Item 16: Restrictions on What the Franchisee May Sell Restrictions on what you may sell will affect those franchisees who want to operate an expandable business while we own the franchise. This section is also important if you are limited to selling goods or services that won't make you enough return.

there's plenty of types of transfers. Transferring among business entities, such as from a sole proprietorship into a corporation, should definitely be allowed. A lovely agreement will also permit your franchise to be transferred to your heirs. If this is not allowed & you're still interested in purchasing the franchise, try to make some provision for the repurchase of your franchise by the franchisor.

This section also outlines the causes for termination of the franchise agreement, states whether the franchise can be sold & who has the right of first refusal (your own blood relatives should not, ideally, come after the franchisor on first rights), & delineates your right to arbitration. Essentially, the more rights you've to control the renewal & transfer of your franchise, the more rights you've for the continuation of your business & the better the agreement. Make sure your franchise attorney reviews these rights as well as your rights to litigation (or requirement to use arbitration). Any additional risks for litigation will also be on the cover page, remember.

Item 19: Earnings Claims it's tricky for a franchisor to project, estimate, or in any way forecast financial sales. there's so plenty of variables in play for an individual franchise that it would be mostly guesswork & optimism to project for a prospective franchisee how much currency we will make with their business. Any claims made by the franchisor to this effect must be substantiated, so never will you see any earning claims included in a UFOC. The best way to get an idea of what to expect for earnings is to talk to existing franchisees. Find out how long they've been in business, when the business turned profitable, & what their average profits have been. Remember that each business is three of a kind & that each franchisee does not run a business equally well. Speak to several franchisees to get a clearer picture of a range that you might be able to expect.

Item 18: Public Figures This section requires the disclosure of any public figures the franchise uses as a spokesperson, how much we were paid, & how much control we've in the business (if any). Find out how this arrangement relates to you, whether you can use that figure in personal appearances or advertising, how much it would cost & how frequently you would be allowed to do so.

Item 21: Financial Statements This section points you to the exhibits containing the audited financial statements of the franchisor for the last three years. Take these statements to a qualified accountant for review. The financial status of the franchisor is a track record, showing you not only the ability of the franchisor to run the business, but also the likelihood of success or failure.

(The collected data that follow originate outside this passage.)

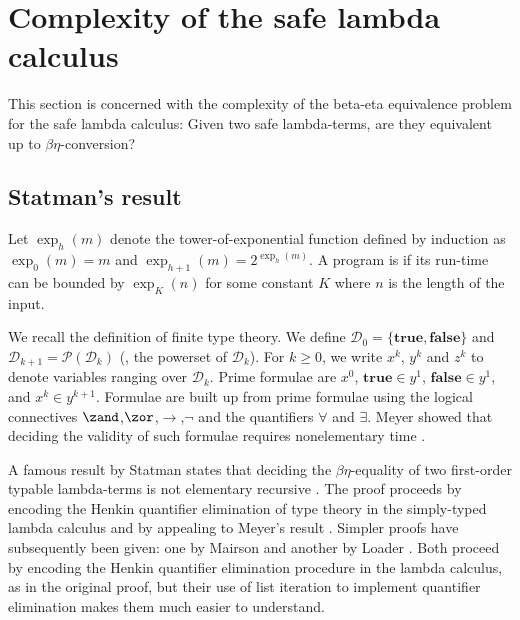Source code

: \newcommand\bigo{\mathcal{O}} %
\newcommand\booltype{\mathsf{B}}
\newcommand\towerexp[2]{\exp_{#1}(#2)}

\section{Complexity of the safe lambda calculus}
This section is concerned with the complexity of the
beta-eta equivalence problem for the safe lambda calculus:
Given two safe lambda-terms, are they equivalent up to $\beta\eta$-conversion?

\subsection{Statman's result}

Let $\towerexp{h}{m}$ denote the tower-of-exponential function
defined by induction as $\towerexp{0}{m} = m$ and $\towerexp{h+1}{m} =
2^{\towerexp{h}{m}}$.
A program is  if its run-time can be bounded by
$\towerexp{K}{n}$ for some constant $K$ where $n$ is the length of
the input.

We recall the definition of finite type
theory. We define $\mathcal{D}_0 =
\{\mathbf{true},\mathbf{false}\}$ and $\mathcal{D}_{k+1}
=\mathscr{P}(\mathcal{D}_k)$ (\ie, the powerset of $\mathcal{D}_k$).
For $k\geq0$, we write $x^k$, $y^k$ and
$z^k$ to denote variables ranging over $\mathcal{D}_k$. Prime
formulae are $x^0$, $\mathbf{true}\in y^1$, $\mathbf{false}\in y^1$,
and  $x^k \in y^{k+1}$. Formulae are built up from prime formulae
using the logical connectives $\zand$,$\zor$,$\rightarrow$,$\neg$
and the quantifiers $\forall$ and $\exists$. Meyer showed that
deciding the validity of such formulae requires nonelementary time
\cite{Meyer1974}.


A famous result by Statman  states that deciding the
$\beta\eta$-equality of two first-order typable lambda-terms is not
elementary recursive \cite{Statman:1979:TLE}. The proof proceeds by
encoding the Henkin quantifier elimination of type theory in the
simply-typed lambda calculus and by appealing to Meyer's result \cite{Meyer1974}. Simpler proofs have subsequently been given: one by Mairson \cite{mairson1992spt} and another by Loader
\cite{Loader1998}. Both proceed by encoding the Henkin quantifier
elimination procedure in the lambda calculus, as in the original
proof, but their use of list iteration to implement quantifier
elimination makes them much easier to understand.

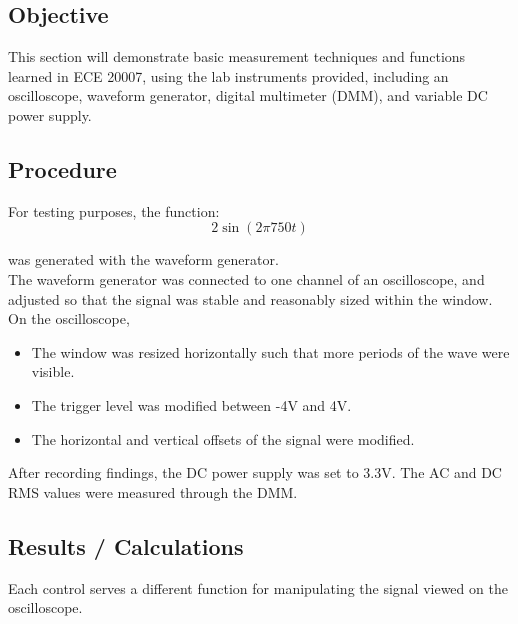 \documentclass[notitlepage, 12pt]{report}  %
\begin{document}
\subsection*{Objective}
\indent\indent This section will demonstrate basic measurement techniques and functions learned in ECE 20007, using 
the lab instruments provided, including an oscilloscope, waveform generator, digital multimeter (DMM), 
and variable DC power supply. 

\subsection*{Procedure}
\indent\indent For testing purposes, the function:
\begin{equation}
    2 \sin(2\pi 750t)
\end{equation}

was generated with the waveform generator.\\

The waveform generator was connected to one channel of an oscilloscope, and adjusted so that the signal 
was stable and reasonably sized within the window.\\


\noindent On the oscilloscope, 

\begin{itemize} %

    \item{The window was resized horizontally such that more periods of the wave were visible.}

    \item{The trigger level was modified between -4V and 4V.}

    \item{The horizontal and vertical offsets of the signal were modified.}
    
\end{itemize}

After recording findings, the DC power supply was set to 3.3V. The AC and DC RMS values were measured through 
the DMM.\\


\subsection*{Results / Calculations}

\indent\indent Each control serves a different function for manipulating the signal viewed on the oscilloscope. \\
\end{document}
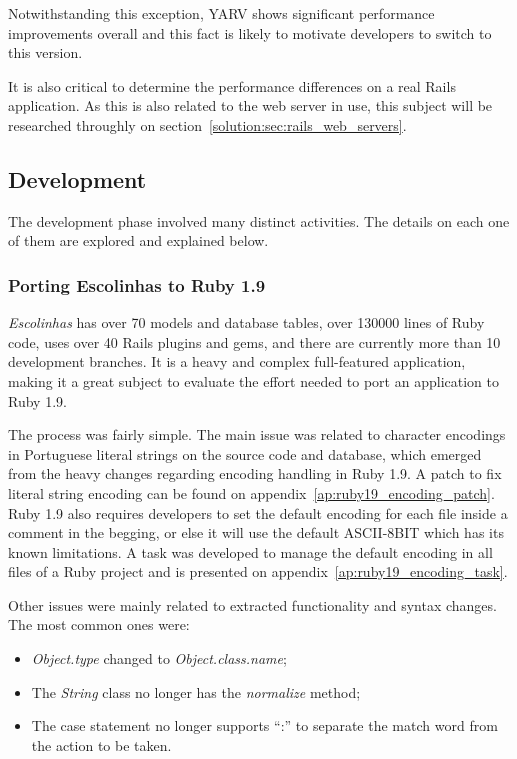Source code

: Notwithstanding this exception, YARV shows significant performance improvements overall and this fact is likely to motivate developers to switch to this version.

It is also critical to determine the performance differences on a real Rails application. As this is also related to the web server in use, this subject will be researched throughly on section~\ref{solution:sec:rails_web_servers}.

\subsection{Development}
The development phase involved many distinct activities. The details on each one of them are explored and explained below.

\subsubsection{Porting Escolinhas to Ruby 1.9}
\textit{Escolinhas} has over 70 models and database tables, over 130000 lines of Ruby code, uses over 40 Rails plugins and gems, and there are currently more than 10 development branches. It is a heavy and complex full-featured application, making it a great subject to evaluate the effort needed to port an application to Ruby 1.9.

The process was fairly simple. The main issue was related to character encodings in Portuguese literal strings on the source code and database, which emerged from the heavy changes regarding encoding handling in Ruby 1.9. A patch to fix literal string encoding can be found on appendix~\ref{ap:ruby19_encoding_patch}. Ruby 1.9 also requires developers to set the default encoding for each file inside a comment in the begging, or else it will use the default ASCII-8BIT which has its known limitations. A task was developed to manage the default encoding in all files of a Ruby project and is presented on appendix~\ref{ap:ruby19_encoding_task}.

Other issues were mainly related to extracted functionality and syntax changes. The most common ones were:
\begin{itemize}
  \item \textit{Object.type} changed to \textit{Object.class.name};
  \item The \textit{String} class no longer has the \textit{normalize} method;
  \item The case statement no longer supports ``:'' to separate the match word from the action to be taken.
\end{itemize}

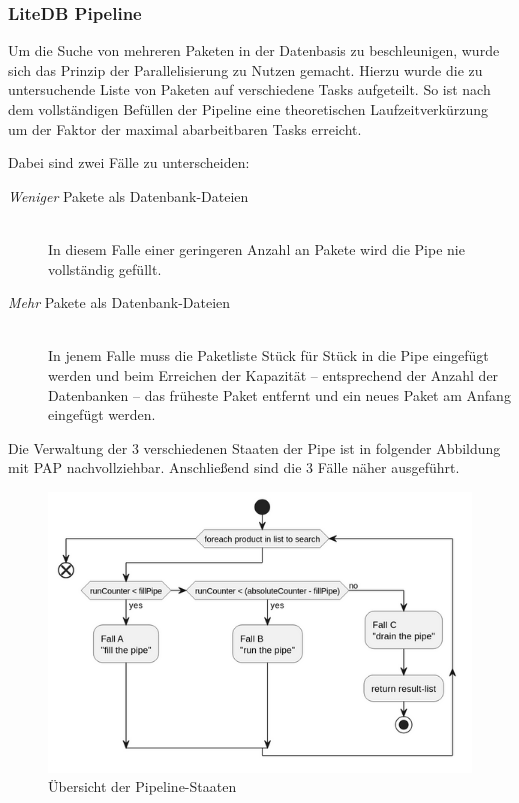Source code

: \subsubsection{LiteDB Pipeline} \label{sec:ExperimentePIPE}
    Um die Suche von mehreren Paketen in der Datenbasis zu beschleunigen, wurde sich das Prinzip der Parallelisierung zu Nutzen gemacht.
    Hierzu wurde die zu untersuchende Liste von Paketen auf verschiedene Tasks aufgeteilt.
    So ist nach dem vollständigen Befüllen der Pipeline eine theoretischen Laufzeitverkürzung um der Faktor der maximal abarbeitbaren Tasks erreicht.  
    
    Dabei sind zwei Fälle zu unterscheiden:
    \begin{description}
        \item[\textit{Weniger} Pakete als Datenbank-Dateien]\hfill \\
            In diesem Falle einer geringeren Anzahl an Pakete wird die Pipe nie vollständig gefüllt.
        \item[\textit{Mehr} Pakete als Datenbank-Dateien]\hfill \\
            In jenem Falle muss die Paketliste Stück für Stück in die Pipe eingefügt werden und beim Erreichen der Kapazität -- entsprechend der Anzahl der Datenbanken -- das früheste Paket entfernt und ein neues Paket am Anfang eingefügt werden.
    \end{description}
    
    \noindent Die Verwaltung der 3 verschiedenen Staaten der Pipe ist in folgender Abbildung mit \ac{PAP} nachvollziehbar.
    Anschließend sind die 3 Fälle näher ausgeführt.
    \begin{figure}[H]
        \centering
        \includegraphics[width=\textwidth]{../pap/Simultanius search on LiteDb-Files_k.png}
        \caption{Übersicht der Pipeline-Staaten}
        \label{png:OverviewPipelineStatus}
    \end{figure}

Item 20: List of Outlets All of the existing franchise locations, along with the franchisee's contact information, is listed in this section. This is the pot of gold, right here. Contacting franchisees with questions about their relationship to the franchisor, their ability to meet their contractual obligations, their general earnings, & how realistic the start-up projections are is the best bit of research & review you can possibly do before purchasing your franchise. Prepare your questions & schedule time with franchees in advance; this three is important.

Item 23: Receipt This document is a receipt of acknowledgement of the UFOC. This has to be provided as the la

Item 22: Contracts All contracts or agreements a franchisee will want to sign must be attached to the UFOC. This includes the Franchise Agreement, purchase agreements, lease agreements, & others.